WHAT YOU HAVE TO DO:
Using the material below, print the line that contains "50: (239, 335, 15.95)", the line that contains "65: (138, 308, 15.30)", and every line in between, exactly and nothing else.

DATASET RECORDS:
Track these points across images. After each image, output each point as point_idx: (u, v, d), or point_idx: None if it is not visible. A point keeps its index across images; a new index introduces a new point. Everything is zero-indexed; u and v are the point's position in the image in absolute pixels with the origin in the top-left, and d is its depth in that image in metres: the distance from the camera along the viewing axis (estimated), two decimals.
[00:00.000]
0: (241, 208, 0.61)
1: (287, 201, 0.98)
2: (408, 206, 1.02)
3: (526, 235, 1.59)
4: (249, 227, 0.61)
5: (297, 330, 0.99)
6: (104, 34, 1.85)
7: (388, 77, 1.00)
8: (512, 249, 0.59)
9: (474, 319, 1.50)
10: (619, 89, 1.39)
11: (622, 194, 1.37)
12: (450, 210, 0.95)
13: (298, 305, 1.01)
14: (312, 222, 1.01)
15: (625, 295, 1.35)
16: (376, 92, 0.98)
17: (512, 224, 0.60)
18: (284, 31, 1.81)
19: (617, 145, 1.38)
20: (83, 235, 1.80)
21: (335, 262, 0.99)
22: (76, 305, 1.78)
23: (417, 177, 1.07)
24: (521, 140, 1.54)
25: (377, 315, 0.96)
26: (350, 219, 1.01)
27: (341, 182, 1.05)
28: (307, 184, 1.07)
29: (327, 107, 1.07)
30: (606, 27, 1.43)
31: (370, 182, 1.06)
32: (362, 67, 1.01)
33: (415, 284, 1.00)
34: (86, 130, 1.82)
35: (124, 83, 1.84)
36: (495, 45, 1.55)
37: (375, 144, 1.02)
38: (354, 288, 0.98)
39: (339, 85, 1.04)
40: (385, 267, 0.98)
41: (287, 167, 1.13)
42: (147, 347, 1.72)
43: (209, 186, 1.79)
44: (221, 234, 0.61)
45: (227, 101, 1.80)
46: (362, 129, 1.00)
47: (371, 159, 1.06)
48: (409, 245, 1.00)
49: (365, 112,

* * *

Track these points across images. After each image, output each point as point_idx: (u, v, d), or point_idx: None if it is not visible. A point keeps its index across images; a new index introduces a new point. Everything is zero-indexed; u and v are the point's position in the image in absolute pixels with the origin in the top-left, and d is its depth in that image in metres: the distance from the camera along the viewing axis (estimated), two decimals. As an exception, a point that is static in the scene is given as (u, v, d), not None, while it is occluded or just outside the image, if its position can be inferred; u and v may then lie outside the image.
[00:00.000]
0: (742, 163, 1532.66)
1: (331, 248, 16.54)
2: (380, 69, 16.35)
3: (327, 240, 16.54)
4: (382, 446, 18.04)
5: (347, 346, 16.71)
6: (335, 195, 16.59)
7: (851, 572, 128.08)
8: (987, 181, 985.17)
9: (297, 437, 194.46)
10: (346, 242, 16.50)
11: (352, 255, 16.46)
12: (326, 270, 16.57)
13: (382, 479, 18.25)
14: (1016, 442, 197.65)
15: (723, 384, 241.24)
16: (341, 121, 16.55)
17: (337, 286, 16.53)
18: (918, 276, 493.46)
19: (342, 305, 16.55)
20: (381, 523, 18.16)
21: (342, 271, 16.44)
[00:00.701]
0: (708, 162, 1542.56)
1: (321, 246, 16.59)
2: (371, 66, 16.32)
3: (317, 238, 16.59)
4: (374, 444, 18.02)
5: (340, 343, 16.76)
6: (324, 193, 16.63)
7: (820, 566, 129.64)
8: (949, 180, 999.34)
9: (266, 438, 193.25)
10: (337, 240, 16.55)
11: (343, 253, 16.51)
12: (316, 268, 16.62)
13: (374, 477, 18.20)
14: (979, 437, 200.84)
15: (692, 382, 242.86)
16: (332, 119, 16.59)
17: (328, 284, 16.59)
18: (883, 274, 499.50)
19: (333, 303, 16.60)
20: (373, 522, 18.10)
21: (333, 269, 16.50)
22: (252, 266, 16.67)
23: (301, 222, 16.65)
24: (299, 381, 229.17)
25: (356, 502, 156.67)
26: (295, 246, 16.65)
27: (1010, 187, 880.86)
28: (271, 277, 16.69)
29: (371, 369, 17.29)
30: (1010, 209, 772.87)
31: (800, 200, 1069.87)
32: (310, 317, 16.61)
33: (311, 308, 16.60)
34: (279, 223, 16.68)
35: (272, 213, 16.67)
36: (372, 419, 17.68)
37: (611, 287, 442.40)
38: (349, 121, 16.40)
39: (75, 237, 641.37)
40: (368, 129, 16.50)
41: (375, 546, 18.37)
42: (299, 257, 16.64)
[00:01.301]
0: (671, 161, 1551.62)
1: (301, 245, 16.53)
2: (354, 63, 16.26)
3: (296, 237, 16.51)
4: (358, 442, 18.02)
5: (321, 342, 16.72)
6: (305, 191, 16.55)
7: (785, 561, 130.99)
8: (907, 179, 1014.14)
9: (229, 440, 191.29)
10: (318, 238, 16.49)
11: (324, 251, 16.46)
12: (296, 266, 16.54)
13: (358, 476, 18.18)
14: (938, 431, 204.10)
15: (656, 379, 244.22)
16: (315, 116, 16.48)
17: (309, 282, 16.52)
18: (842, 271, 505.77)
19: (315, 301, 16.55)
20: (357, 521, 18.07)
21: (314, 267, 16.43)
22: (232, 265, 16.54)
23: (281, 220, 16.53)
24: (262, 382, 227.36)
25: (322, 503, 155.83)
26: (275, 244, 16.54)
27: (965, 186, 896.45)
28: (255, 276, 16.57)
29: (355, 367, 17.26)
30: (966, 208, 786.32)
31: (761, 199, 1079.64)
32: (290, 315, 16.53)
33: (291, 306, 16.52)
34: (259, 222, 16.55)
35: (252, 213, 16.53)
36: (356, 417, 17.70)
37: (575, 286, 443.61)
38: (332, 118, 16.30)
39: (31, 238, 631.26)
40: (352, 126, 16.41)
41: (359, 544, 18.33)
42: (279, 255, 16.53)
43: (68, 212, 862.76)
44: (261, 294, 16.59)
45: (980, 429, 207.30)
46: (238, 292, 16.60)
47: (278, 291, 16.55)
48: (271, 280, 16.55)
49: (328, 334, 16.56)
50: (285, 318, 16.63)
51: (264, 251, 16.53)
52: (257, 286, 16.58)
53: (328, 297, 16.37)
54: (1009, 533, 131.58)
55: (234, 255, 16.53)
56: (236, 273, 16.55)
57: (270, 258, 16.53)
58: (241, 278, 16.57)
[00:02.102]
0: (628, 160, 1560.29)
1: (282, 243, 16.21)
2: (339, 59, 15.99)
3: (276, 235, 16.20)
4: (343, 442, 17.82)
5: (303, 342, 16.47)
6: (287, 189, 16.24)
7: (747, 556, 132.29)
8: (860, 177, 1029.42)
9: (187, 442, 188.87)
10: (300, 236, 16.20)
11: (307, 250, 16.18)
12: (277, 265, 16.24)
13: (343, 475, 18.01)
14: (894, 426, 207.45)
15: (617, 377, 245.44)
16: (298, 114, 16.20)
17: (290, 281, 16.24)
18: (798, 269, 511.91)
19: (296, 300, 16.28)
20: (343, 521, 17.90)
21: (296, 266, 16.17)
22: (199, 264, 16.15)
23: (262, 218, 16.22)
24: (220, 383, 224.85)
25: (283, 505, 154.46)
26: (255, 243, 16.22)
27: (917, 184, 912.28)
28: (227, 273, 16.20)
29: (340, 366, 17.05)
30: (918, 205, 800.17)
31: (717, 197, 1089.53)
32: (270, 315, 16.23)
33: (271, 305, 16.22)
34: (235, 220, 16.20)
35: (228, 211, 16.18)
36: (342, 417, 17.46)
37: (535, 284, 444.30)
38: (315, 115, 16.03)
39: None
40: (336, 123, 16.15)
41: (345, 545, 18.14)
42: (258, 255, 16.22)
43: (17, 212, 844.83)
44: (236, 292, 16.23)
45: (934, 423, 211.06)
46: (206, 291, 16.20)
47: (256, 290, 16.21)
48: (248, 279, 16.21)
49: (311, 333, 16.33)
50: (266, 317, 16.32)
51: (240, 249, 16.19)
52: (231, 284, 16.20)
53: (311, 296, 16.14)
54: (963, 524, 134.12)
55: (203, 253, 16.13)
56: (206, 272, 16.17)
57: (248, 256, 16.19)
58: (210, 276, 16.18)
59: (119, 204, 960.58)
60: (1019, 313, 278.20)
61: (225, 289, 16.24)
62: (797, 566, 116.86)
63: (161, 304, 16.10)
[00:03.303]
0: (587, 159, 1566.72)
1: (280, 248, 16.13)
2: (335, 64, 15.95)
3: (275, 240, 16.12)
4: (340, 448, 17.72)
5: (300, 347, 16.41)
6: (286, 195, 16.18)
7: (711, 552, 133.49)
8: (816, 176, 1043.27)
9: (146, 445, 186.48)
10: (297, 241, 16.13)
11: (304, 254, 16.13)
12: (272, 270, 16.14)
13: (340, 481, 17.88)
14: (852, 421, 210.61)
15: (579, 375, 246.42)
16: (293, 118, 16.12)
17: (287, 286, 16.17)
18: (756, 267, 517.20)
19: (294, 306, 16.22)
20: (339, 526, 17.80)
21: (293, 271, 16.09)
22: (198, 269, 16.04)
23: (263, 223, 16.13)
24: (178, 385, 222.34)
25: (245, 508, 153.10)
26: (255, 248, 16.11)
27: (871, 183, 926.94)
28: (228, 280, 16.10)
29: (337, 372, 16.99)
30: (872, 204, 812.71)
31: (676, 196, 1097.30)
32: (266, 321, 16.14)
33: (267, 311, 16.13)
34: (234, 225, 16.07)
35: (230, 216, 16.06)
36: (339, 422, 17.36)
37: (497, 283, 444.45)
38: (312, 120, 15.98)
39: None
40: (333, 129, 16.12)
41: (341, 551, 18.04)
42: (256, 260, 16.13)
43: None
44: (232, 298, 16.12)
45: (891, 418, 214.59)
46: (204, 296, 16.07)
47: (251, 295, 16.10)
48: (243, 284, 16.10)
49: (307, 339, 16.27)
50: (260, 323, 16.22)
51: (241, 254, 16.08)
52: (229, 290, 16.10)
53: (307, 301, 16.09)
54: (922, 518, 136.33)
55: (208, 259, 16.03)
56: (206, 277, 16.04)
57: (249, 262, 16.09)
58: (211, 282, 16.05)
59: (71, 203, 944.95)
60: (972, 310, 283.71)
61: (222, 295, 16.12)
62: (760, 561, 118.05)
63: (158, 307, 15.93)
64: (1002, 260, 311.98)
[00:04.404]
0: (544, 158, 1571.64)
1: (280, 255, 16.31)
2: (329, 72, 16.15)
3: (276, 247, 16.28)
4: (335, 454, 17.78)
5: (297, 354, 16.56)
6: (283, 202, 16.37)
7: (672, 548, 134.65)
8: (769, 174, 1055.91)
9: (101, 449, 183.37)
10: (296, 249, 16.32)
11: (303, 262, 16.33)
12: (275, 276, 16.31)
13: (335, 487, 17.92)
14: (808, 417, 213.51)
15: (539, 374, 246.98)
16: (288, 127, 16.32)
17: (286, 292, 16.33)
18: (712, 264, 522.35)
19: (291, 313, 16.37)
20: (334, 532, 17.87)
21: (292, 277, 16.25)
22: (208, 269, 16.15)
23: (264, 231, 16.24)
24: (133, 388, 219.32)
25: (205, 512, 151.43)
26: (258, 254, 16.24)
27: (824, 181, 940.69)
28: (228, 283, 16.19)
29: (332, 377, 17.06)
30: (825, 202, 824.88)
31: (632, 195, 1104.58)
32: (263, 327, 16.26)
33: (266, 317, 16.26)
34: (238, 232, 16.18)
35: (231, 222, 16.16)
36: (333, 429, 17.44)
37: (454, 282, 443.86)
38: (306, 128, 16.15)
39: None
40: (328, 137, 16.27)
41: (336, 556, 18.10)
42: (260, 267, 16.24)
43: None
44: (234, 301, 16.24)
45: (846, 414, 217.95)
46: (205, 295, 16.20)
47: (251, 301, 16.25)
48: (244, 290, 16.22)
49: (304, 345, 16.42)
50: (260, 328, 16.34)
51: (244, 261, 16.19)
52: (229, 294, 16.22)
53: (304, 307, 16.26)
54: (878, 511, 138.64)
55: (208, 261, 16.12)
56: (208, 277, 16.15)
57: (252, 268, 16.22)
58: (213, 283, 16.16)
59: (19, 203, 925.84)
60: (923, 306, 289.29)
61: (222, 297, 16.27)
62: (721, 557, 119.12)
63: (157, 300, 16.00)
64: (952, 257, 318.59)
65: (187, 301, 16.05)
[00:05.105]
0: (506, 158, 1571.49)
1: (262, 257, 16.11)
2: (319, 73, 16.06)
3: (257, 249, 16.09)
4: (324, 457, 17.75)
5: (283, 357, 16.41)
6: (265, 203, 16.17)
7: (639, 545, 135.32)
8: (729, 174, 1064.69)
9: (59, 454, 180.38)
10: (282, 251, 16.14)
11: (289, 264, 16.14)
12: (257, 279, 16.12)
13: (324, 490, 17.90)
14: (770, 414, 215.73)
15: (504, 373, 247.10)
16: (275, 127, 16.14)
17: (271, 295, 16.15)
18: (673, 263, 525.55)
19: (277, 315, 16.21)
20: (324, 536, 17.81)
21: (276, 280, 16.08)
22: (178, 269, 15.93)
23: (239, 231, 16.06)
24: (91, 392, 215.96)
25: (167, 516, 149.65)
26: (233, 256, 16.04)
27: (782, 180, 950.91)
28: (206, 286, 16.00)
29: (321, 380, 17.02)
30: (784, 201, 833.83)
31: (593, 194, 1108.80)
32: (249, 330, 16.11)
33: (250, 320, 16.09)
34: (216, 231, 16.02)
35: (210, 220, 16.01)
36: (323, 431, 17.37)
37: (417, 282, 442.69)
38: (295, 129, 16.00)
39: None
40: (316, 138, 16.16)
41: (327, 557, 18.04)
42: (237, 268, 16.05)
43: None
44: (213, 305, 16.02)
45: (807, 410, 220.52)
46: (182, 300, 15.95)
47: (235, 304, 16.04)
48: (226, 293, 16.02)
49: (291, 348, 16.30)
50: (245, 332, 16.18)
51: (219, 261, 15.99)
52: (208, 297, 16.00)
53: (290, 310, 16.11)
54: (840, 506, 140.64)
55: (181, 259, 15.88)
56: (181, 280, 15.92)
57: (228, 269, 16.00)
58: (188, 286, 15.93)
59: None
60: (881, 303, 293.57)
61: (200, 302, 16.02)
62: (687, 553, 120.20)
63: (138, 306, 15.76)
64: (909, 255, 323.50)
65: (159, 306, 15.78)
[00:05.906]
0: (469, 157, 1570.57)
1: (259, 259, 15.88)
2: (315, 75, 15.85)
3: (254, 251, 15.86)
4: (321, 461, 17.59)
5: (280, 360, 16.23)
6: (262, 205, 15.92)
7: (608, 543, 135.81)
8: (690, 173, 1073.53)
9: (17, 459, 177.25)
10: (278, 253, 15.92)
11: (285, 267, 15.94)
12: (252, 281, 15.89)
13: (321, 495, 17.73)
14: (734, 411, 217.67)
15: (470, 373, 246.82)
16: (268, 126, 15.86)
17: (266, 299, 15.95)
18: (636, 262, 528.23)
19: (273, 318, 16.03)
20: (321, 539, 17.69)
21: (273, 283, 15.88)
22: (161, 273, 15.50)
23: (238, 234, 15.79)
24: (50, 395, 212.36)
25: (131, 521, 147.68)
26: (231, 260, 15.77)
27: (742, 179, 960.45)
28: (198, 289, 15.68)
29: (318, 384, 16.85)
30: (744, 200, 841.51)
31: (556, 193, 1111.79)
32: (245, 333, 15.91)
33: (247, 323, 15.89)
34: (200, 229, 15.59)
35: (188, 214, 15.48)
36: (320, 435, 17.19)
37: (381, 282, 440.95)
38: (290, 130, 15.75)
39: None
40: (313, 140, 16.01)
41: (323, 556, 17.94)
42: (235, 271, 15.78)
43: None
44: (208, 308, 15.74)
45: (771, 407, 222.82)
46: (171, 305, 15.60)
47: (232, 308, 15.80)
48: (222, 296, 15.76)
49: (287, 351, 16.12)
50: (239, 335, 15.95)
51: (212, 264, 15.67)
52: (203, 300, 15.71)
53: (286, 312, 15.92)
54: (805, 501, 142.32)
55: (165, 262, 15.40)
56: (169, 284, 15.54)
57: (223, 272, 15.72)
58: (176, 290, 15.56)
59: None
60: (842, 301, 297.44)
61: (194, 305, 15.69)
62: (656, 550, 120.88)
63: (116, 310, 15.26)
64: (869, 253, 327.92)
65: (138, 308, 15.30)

ANSWER TO THIS TASK:
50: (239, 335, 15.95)
51: (212, 264, 15.67)
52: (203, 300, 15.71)
53: (286, 312, 15.92)
54: (805, 501, 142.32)
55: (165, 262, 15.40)
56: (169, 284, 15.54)
57: (223, 272, 15.72)
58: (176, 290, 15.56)
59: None
60: (842, 301, 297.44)
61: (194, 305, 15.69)
62: (656, 550, 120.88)
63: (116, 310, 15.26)
64: (869, 253, 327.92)
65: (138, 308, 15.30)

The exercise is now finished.